PASSAGE:
We also agree with the circuit court that Mr. Redd's unlawfully tinted windows and the no-hit on his temporary West Virginia plates gave the officers reasonable suspicion to believe he had committed a traffic offense. See Turkes v. State, 199 Md. App. 96, 114 (2009) (an officer may stop a vehicle if they can articulate, based on personal knowledge, a reasonable suspicion that the vehicle's window tinting violates the statute prohibiting tint over 35%); Baez v. State, 238 Md. App. 587 (2018). Whren v. United States recognized that police can stop and detain motorists upon probable cause that they have committed a traffic violation regardless of the officer's subjective intent. 517 U.S. at 813. In State v. Williams, the Court of Appeals confirmed that the same principle applies when officers have only reasonable suspicion. 401 Md. 676, 689-690 (2007). The fact that Detective Waskui and Lieutenant Chemilli intended to investigate a possible narcotics offense doesn't render the traffic stop invalid because Detective Waskui had reasonable suspicion to stop Mr. Redd for a traffic violation.

[Stored data entries]

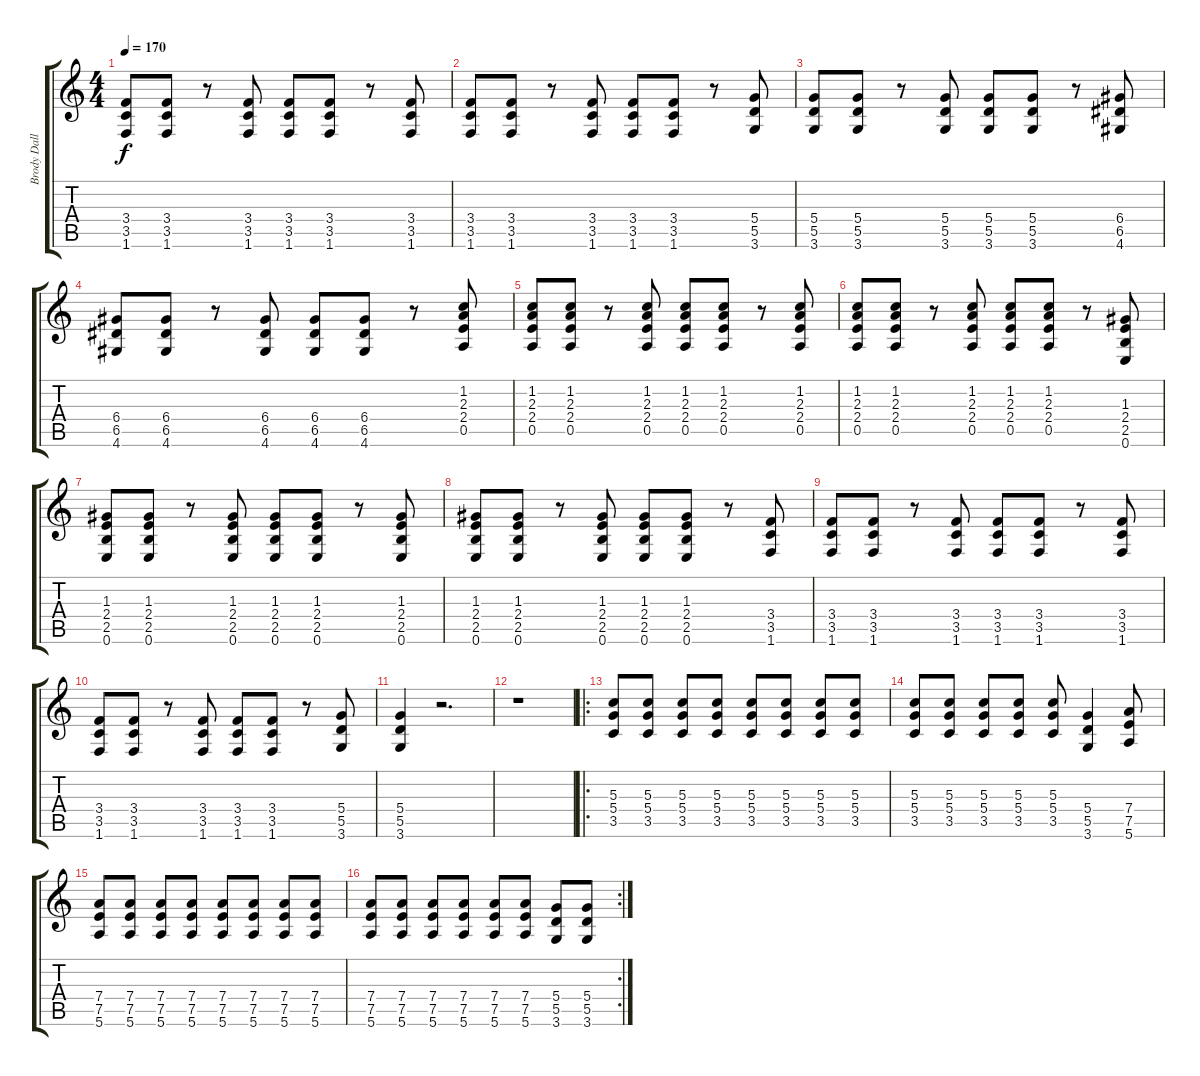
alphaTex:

\track ("Brody Dalle (Guitar)" "Brody Dall") {instrument overdrivenguitar}
\staff {score tabs}
\tuning (E4 B3 G3 D3 A2 E2) {hide}
\ts (4 4)
\tempo 170
\clef g2
\ks c
(3.4 3.5 1.6).8{dy f} (3.4 3.5 1.6).8 r.8 (3.4 3.5 1.6).8 (3.4 3.5 1.6).8 (3.4 3.5 1.6).8 r.8 (3.4 3.5 1.6).8 |
(3.4 3.5 1.6).8 (3.4 3.5 1.6).8 r.8 (3.4 3.5 1.6).8 (3.4 3.5 1.6).8 (3.4 3.5 1.6).8 r.8 (5.4 5.5 3.6).8 |
(5.4 5.5 3.6).8 (5.4 5.5 3.6).8 r.8 (5.4 5.5 3.6).8 (5.4 5.5 3.6).8 (5.4 5.5 3.6).8 r.8 (6.4 6.5 4.6).8 |
(6.4 6.5 4.6).8 (6.4 6.5 4.6).8 r.8 (6.4 6.5 4.6).8 (6.4 6.5 4.6).8 (6.4 6.5 4.6).8 r.8 (1.2 2.3 2.4 0.5).8 |
(1.2 2.3 2.4 0.5).8 (1.2 2.3 2.4 0.5).8 r.8 (1.2 2.3 2.4 0.5).8 (1.2 2.3 2.4 0.5).8 (1.2 2.3 2.4 0.5).8 r.8 (1.2 2.3 2.4 0.5).8 |
(1.2 2.3 2.4 0.5).8 (1.2 2.3 2.4 0.5).8 r.8 (1.2 2.3 2.4 0.5).8 (1.2 2.3 2.4 0.5).8 (1.2 2.3 2.4 0.5).8 r.8 (1.3 2.4 2.5 0.6).8 |
(1.3 2.4 2.5 0.6).8 (1.3 2.4 2.5 0.6).8 r.8 (1.3 2.4 2.5 0.6).8 (1.3 2.4 2.5 0.6).8 (1.3 2.4 2.5 0.6).8 r.8 (1.3 2.4 2.5 0.6).8 |
(1.3 2.4 2.5 0.6).8 (1.3 2.4 2.5 0.6).8 r.8 (1.3 2.4 2.5 0.6).8 (1.3 2.4 2.5 0.6).8 (1.3 2.4 2.5 0.6).8 r.8 (3.4 3.5 1.6).8 |
(3.4 3.5 1.6).8 (3.4 3.5 1.6).8 r.8 (3.4 3.5 1.6).8 (3.4 3.5 1.6).8 (3.4 3.5 1.6).8 r.8 (3.4 3.5 1.6).8 |
(3.4 3.5 1.6).8 (3.4 3.5 1.6).8 r.8 (3.4 3.5 1.6).8 (3.4 3.5 1.6).8 (3.4 3.5 1.6).8 r.8 (5.4 5.5 3.6).8 |
(5.4 5.5 3.6).4 r.2{d} |
r.1 |
\ro
(5.3 5.4 3.5).8 (5.3 5.4 3.5).8 (5.3 5.4 3.5).8 (5.3 5.4 3.5).8 (5.3 5.4 3.5).8 (5.3 5.4 3.5).8 (5.3 5.4 3.5).8 (5.3 5.4 3.5).8 |
(5.3 5.4 3.5).8 (5.3 5.4 3.5).8 (5.3 5.4 3.5).8 (5.3 5.4 3.5).8 (5.3 5.4 3.5).8 (5.4 5.5 3.6).4 (7.4 7.5 5.6).8 |
(7.4 7.5 5.6).8 (7.4 7.5 5.6).8 (7.4 7.5 5.6).8 (7.4 7.5 5.6).8 (7.4 7.5 5.6).8 (7.4 7.5 5.6).8 (7.4 7.5 5.6).8 (7.4 7.5 5.6).8 |
\rc 2
(7.4 7.5 5.6).8 (7.4 7.5 5.6).8 (7.4 7.5 5.6).8 (7.4 7.5 5.6).8 (7.4 7.5 5.6).8 (7.4 7.5 5.6).8 (5.4 5.5 3.6).8 (5.4 5.5 3.6).8
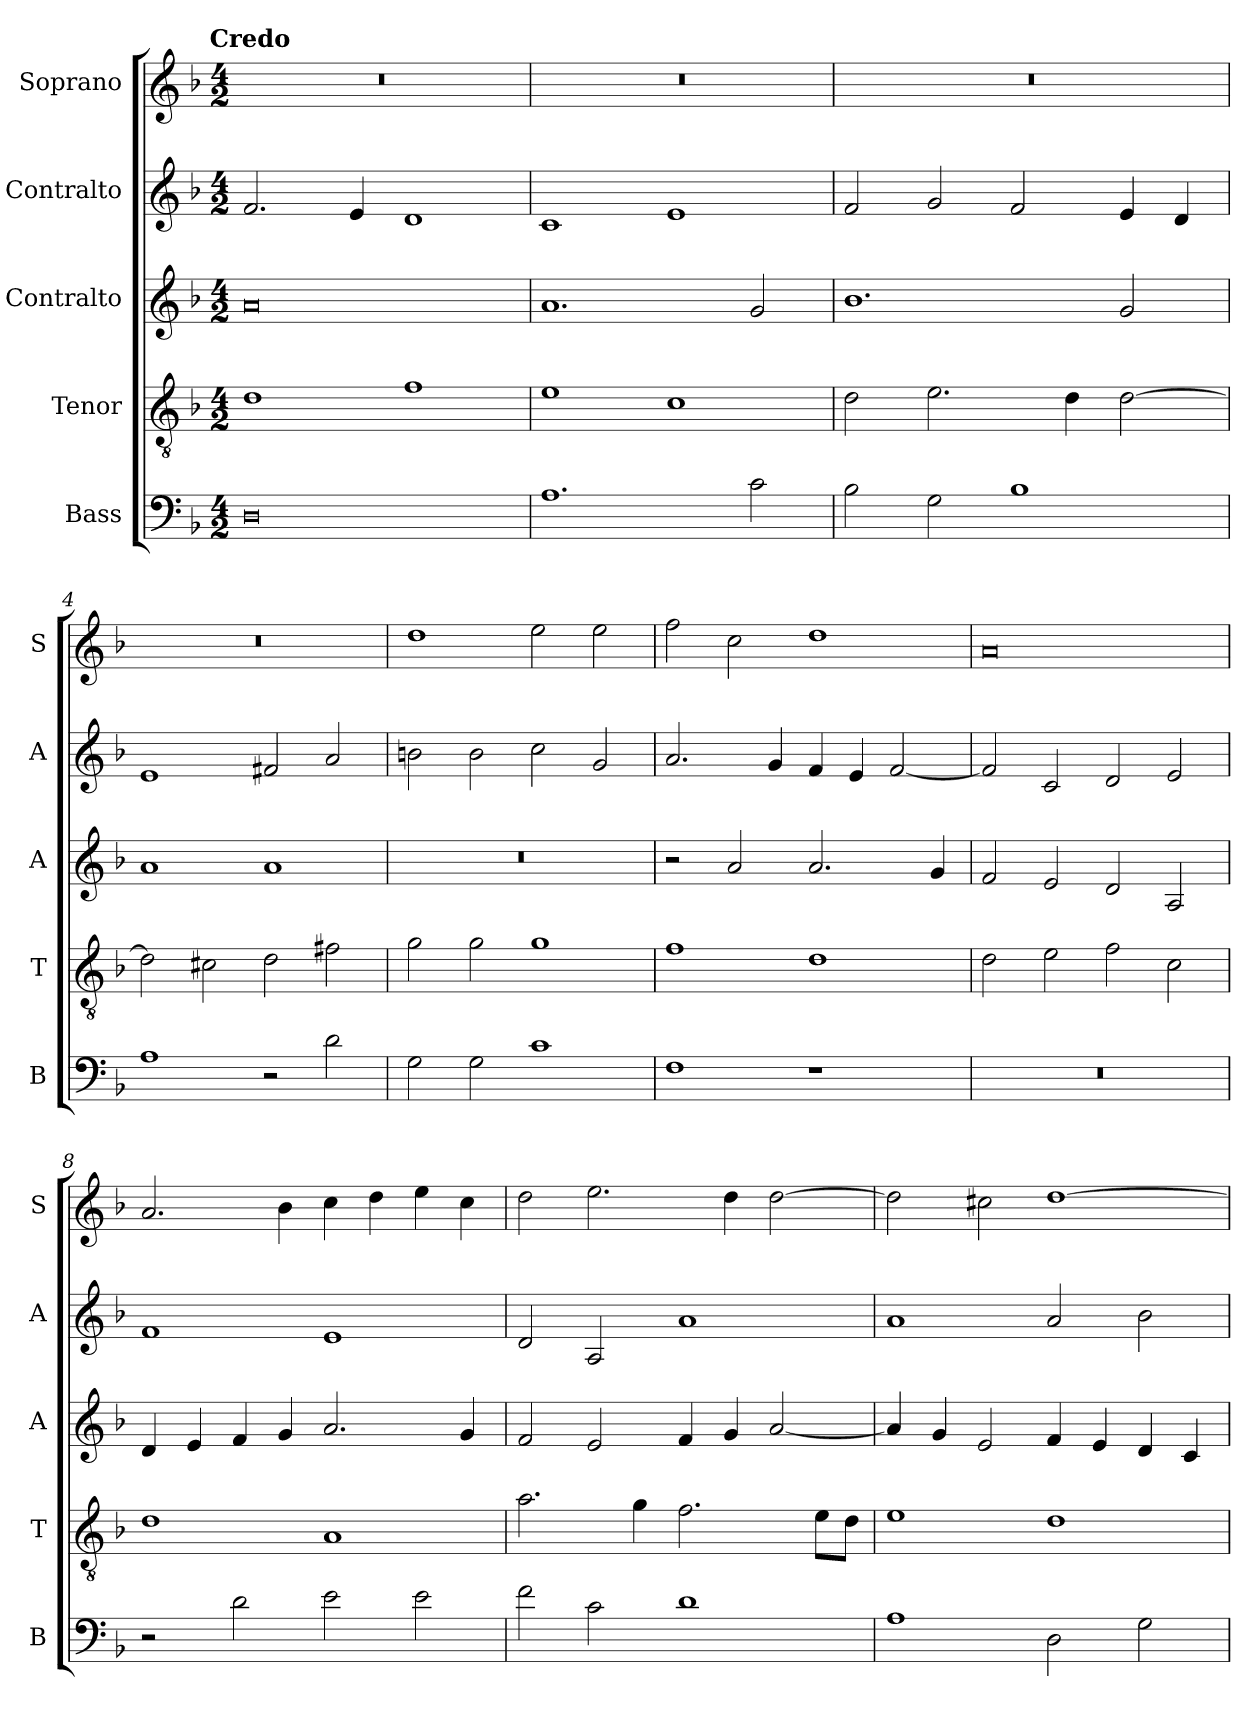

TASKS TO CARRY OUT:
a - State whether each statement agrees with the passage, answering yes or no and quoting the deciding words: (i) The circuit court concluded that the officers had reasonable suspicion that Mr. Redd had committed a traffic offense. (ii) Under Whren v. United States, the officer's subjective intent determines whether a stop for a traffic violation is permissible. (iii) State v. Williams applied the same principle to stops supported only by reasonable suspicion.
b - Extract every line of the written music dataset rows word for word, leaving the pictures out of your answer.

RESULTS BY TASK:
a -
(i) Yes: "We also agree with the circuit court that Mr. Redd's unlawfully tinted windows and the no-hit on his temporary West Virginia plates gave the officers reasonable suspicion to believe he had committed a traffic offense."
(ii) No: "regardless of the officer's subjective intent."
(iii) Yes: "the Court of Appeals confirmed that the same principle applies when officers have only reasonable suspicion."

b -
alphaTex:

\track ("Brody Dalle (Guitar)" "Brody Dall") {instrument overdrivenguitar}
\staff {score tabs}
\tuning (E4 B3 G3 D3 A2 E2) {hide}
\ts (4 4)
\tempo 170
\clef g2
\ks c
(3.4 3.5 1.6).8{dy f} (3.4 3.5 1.6).8 r.8 (3.4 3.5 1.6).8 (3.4 3.5 1.6).8 (3.4 3.5 1.6).8 r.8 (3.4 3.5 1.6).8 |
(3.4 3.5 1.6).8 (3.4 3.5 1.6).8 r.8 (3.4 3.5 1.6).8 (3.4 3.5 1.6).8 (3.4 3.5 1.6).8 r.8 (5.4 5.5 3.6).8 |
(5.4 5.5 3.6).8 (5.4 5.5 3.6).8 r.8 (5.4 5.5 3.6).8 (5.4 5.5 3.6).8 (5.4 5.5 3.6).8 r.8 (6.4 6.5 4.6).8 |
(6.4 6.5 4.6).8 (6.4 6.5 4.6).8 r.8 (6.4 6.5 4.6).8 (6.4 6.5 4.6).8 (6.4 6.5 4.6).8 r.8 (1.2 2.3 2.4 0.5).8 |
(1.2 2.3 2.4 0.5).8 (1.2 2.3 2.4 0.5).8 r.8 (1.2 2.3 2.4 0.5).8 (1.2 2.3 2.4 0.5).8 (1.2 2.3 2.4 0.5).8 r.8 (1.2 2.3 2.4 0.5).8 |
(1.2 2.3 2.4 0.5).8 (1.2 2.3 2.4 0.5).8 r.8 (1.2 2.3 2.4 0.5).8 (1.2 2.3 2.4 0.5).8 (1.2 2.3 2.4 0.5).8 r.8 (1.3 2.4 2.5 0.6).8 |
(1.3 2.4 2.5 0.6).8 (1.3 2.4 2.5 0.6).8 r.8 (1.3 2.4 2.5 0.6).8 (1.3 2.4 2.5 0.6).8 (1.3 2.4 2.5 0.6).8 r.8 (1.3 2.4 2.5 0.6).8 |
(1.3 2.4 2.5 0.6).8 (1.3 2.4 2.5 0.6).8 r.8 (1.3 2.4 2.5 0.6).8 (1.3 2.4 2.5 0.6).8 (1.3 2.4 2.5 0.6).8 r.8 (3.4 3.5 1.6).8 |
(3.4 3.5 1.6).8 (3.4 3.5 1.6).8 r.8 (3.4 3.5 1.6).8 (3.4 3.5 1.6).8 (3.4 3.5 1.6).8 r.8 (3.4 3.5 1.6).8 |
(3.4 3.5 1.6).8 (3.4 3.5 1.6).8 r.8 (3.4 3.5 1.6).8 (3.4 3.5 1.6).8 (3.4 3.5 1.6).8 r.8 (5.4 5.5 3.6).8 |
(5.4 5.5 3.6).4 r.2{d} |
r.1 |
\ro
(5.3 5.4 3.5).8 (5.3 5.4 3.5).8 (5.3 5.4 3.5).8 (5.3 5.4 3.5).8 (5.3 5.4 3.5).8 (5.3 5.4 3.5).8 (5.3 5.4 3.5).8 (5.3 5.4 3.5).8 |
(5.3 5.4 3.5).8 (5.3 5.4 3.5).8 (5.3 5.4 3.5).8 (5.3 5.4 3.5).8 (5.3 5.4 3.5).8 (5.4 5.5 3.6).4 (7.4 7.5 5.6).8 |
(7.4 7.5 5.6).8 (7.4 7.5 5.6).8 (7.4 7.5 5.6).8 (7.4 7.5 5.6).8 (7.4 7.5 5.6).8 (7.4 7.5 5.6).8 (7.4 7.5 5.6).8 (7.4 7.5 5.6).8 |
\rc 2
(7.4 7.5 5.6).8 (7.4 7.5 5.6).8 (7.4 7.5 5.6).8 (7.4 7.5 5.6).8 (7.4 7.5 5.6).8 (7.4 7.5 5.6).8 (5.4 5.5 3.6).8 (5.4 5.5 3.6).8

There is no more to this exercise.